[[ Records for this exercise, beginning ]]
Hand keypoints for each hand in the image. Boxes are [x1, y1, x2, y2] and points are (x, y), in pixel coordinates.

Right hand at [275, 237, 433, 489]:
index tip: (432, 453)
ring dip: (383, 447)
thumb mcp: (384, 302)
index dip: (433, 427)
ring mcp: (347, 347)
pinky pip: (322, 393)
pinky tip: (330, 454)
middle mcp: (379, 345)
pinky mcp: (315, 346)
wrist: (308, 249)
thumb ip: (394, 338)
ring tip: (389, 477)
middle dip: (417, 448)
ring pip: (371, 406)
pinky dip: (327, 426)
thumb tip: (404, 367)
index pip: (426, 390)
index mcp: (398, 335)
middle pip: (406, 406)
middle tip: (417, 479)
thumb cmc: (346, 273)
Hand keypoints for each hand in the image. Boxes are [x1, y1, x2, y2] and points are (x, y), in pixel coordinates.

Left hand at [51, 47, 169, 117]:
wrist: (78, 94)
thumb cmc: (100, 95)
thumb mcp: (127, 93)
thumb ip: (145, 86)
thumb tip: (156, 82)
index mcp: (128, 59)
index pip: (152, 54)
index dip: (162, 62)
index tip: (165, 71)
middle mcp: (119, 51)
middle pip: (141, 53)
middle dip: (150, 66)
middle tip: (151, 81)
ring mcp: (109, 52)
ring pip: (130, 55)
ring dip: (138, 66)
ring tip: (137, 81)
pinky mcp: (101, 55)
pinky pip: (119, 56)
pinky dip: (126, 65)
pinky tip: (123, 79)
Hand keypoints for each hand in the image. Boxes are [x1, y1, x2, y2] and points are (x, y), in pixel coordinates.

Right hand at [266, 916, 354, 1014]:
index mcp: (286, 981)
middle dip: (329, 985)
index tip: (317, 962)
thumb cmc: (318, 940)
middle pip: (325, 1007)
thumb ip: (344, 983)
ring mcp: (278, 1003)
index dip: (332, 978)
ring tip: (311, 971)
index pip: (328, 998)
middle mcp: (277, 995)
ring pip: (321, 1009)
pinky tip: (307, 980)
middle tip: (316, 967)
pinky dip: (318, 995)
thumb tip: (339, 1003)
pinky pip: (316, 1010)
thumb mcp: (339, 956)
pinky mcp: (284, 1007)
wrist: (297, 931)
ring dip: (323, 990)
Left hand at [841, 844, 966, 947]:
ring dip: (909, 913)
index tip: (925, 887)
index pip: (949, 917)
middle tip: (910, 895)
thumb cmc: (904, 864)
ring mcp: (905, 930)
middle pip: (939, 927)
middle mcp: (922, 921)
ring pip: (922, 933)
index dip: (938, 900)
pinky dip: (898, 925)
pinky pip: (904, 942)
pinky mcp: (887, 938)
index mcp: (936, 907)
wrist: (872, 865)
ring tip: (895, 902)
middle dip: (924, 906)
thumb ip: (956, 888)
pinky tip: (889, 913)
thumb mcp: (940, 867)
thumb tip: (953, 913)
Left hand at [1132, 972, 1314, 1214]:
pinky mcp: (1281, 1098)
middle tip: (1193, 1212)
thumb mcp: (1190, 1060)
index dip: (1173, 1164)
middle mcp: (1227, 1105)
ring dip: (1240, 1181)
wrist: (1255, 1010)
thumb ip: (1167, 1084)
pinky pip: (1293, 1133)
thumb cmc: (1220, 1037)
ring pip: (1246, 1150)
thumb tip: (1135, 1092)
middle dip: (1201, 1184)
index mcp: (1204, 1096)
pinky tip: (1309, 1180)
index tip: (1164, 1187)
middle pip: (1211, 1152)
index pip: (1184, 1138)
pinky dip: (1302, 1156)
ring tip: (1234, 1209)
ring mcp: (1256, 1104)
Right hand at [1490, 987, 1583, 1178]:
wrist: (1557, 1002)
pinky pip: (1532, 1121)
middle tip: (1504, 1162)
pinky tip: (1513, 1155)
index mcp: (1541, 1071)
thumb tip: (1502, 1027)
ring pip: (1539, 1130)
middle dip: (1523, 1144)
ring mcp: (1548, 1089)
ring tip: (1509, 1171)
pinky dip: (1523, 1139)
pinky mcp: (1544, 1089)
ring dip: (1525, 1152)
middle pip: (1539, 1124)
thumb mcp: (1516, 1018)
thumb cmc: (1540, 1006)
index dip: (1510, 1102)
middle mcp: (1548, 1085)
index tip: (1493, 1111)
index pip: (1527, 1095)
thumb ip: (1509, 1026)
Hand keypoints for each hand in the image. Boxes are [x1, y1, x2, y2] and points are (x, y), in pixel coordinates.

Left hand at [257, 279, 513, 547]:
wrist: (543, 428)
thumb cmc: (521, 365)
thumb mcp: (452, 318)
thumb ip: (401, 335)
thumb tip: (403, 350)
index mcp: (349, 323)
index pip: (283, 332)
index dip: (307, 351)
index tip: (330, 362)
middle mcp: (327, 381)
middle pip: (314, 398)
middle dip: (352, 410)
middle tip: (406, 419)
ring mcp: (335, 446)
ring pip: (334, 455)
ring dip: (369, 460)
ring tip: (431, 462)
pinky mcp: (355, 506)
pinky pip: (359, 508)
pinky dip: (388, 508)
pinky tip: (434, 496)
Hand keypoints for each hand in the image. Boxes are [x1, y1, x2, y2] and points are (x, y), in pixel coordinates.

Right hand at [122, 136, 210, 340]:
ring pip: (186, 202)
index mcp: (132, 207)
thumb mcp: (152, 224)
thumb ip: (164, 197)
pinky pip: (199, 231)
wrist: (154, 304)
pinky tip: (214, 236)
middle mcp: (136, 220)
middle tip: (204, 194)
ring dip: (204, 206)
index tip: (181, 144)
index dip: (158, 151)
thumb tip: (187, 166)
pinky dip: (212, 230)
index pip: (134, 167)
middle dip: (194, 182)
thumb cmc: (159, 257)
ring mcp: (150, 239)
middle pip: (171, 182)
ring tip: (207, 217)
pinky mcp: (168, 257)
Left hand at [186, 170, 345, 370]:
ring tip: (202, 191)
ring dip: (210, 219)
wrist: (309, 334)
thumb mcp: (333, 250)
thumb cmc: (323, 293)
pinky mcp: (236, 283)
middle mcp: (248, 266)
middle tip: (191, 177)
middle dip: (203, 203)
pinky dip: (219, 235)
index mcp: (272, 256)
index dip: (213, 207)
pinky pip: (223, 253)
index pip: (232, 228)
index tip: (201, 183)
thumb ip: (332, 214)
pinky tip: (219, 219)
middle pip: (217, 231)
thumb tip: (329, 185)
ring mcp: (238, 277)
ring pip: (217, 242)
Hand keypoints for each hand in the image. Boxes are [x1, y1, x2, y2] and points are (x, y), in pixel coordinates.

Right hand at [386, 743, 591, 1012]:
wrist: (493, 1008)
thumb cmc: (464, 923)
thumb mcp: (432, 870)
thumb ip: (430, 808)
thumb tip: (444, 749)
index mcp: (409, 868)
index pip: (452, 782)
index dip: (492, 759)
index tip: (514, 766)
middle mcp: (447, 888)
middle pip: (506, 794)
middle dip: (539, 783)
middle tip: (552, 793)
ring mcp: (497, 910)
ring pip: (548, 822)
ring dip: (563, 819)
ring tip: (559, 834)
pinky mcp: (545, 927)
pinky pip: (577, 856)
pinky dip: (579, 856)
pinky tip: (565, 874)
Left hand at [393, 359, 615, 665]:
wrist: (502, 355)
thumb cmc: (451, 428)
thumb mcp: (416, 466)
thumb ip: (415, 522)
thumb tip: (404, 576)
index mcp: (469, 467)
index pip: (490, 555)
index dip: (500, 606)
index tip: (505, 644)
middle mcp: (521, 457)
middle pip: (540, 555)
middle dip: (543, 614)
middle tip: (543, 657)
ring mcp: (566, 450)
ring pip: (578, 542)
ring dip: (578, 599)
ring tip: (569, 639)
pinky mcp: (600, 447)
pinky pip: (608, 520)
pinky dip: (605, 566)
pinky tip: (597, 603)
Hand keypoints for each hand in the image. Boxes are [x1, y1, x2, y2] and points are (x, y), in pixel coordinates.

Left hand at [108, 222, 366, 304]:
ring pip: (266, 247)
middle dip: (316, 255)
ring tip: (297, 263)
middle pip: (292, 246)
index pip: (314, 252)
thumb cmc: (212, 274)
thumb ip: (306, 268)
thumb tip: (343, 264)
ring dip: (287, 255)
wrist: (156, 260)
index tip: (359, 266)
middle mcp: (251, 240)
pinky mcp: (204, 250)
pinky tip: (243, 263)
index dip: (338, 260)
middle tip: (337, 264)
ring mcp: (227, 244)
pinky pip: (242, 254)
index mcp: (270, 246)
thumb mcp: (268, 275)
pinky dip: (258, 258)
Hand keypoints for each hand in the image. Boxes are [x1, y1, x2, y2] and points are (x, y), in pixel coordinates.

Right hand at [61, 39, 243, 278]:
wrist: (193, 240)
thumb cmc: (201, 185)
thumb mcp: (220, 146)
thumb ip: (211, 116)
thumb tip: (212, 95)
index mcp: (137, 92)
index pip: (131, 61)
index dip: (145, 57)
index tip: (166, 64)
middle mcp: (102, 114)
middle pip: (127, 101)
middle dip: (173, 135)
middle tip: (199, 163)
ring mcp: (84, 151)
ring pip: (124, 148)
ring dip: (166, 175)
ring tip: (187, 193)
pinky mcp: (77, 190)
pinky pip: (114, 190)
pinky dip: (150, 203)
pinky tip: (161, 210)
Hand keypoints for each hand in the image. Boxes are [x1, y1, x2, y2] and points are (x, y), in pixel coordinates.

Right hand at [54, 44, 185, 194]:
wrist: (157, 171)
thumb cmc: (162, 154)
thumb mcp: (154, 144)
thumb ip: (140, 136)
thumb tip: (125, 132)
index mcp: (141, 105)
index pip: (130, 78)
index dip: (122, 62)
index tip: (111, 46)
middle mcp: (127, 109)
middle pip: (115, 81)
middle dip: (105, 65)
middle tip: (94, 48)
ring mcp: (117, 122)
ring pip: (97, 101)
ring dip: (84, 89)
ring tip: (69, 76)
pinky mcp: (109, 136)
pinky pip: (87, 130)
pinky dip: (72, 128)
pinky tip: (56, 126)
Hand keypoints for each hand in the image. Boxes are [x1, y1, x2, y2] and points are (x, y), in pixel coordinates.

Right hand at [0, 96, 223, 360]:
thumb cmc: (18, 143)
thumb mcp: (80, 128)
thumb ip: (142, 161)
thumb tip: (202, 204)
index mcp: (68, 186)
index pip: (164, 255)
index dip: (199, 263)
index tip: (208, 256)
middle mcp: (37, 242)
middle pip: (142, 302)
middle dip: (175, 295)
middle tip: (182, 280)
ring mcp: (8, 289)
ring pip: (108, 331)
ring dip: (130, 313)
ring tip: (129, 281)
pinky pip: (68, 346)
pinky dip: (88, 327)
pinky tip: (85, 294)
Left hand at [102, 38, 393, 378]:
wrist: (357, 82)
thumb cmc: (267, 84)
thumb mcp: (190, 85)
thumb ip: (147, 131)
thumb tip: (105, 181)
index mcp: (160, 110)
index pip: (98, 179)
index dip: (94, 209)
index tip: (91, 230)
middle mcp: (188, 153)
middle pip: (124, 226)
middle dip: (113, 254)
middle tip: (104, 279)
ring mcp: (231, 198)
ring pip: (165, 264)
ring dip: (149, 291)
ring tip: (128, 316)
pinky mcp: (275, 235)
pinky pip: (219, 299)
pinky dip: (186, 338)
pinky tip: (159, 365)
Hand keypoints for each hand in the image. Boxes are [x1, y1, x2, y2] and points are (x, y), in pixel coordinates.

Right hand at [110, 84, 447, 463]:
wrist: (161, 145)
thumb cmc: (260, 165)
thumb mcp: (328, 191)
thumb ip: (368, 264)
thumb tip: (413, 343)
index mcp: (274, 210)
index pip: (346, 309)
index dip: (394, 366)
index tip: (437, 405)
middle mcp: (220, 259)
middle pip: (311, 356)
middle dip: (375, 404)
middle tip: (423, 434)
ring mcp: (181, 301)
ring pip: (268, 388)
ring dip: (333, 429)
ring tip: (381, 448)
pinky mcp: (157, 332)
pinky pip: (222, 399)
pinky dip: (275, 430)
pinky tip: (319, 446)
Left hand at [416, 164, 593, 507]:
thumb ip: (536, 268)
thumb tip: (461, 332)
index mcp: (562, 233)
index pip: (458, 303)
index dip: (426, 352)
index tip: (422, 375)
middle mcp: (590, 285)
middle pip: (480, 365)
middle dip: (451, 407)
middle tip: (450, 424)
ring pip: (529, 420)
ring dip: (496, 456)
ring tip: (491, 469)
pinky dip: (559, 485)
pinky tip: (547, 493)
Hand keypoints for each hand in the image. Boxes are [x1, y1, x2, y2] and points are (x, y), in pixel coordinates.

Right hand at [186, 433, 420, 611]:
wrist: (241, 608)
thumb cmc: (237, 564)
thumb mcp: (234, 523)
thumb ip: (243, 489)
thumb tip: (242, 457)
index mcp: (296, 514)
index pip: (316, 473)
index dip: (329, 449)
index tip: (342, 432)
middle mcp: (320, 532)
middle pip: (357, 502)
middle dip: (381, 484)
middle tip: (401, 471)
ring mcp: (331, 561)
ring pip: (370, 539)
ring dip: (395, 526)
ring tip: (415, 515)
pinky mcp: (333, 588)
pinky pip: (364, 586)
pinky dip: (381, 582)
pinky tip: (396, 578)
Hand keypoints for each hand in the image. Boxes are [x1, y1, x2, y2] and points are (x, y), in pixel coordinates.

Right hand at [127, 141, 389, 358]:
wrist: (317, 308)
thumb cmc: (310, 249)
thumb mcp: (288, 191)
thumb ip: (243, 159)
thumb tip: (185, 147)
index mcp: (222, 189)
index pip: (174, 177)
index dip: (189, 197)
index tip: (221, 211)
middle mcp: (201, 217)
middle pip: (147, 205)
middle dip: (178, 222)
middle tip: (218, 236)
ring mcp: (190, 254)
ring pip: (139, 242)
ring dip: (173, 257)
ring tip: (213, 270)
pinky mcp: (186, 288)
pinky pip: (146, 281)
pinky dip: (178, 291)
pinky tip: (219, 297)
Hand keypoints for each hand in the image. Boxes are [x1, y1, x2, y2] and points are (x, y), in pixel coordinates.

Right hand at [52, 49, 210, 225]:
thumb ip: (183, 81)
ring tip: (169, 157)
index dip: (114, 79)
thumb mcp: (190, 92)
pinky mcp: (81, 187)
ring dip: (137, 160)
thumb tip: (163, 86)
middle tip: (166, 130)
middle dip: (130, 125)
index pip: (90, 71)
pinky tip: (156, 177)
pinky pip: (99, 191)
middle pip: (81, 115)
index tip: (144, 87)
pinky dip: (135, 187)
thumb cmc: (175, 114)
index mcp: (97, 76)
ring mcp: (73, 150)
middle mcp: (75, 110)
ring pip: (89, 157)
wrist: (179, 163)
[[ Records for this exercise, end ]]
Task instructions: Take the lines from the first line of the records through the line holding "middle mcp: (379, 345)", both included, and please reproduce them exactly with nothing added.

Written answer:
Hand keypoints for each hand in the image. Boxes are [x1, y1, x2, y2] and points are (x, y), in pixel coordinates.

Right hand at [275, 237, 433, 489]:
index tip: (432, 453)
ring dip: (383, 447)
thumb mcp: (384, 302)
index dip: (433, 427)
ring mcp: (347, 347)
pinky pip: (322, 393)
pinky tip: (330, 454)
middle mcp: (379, 345)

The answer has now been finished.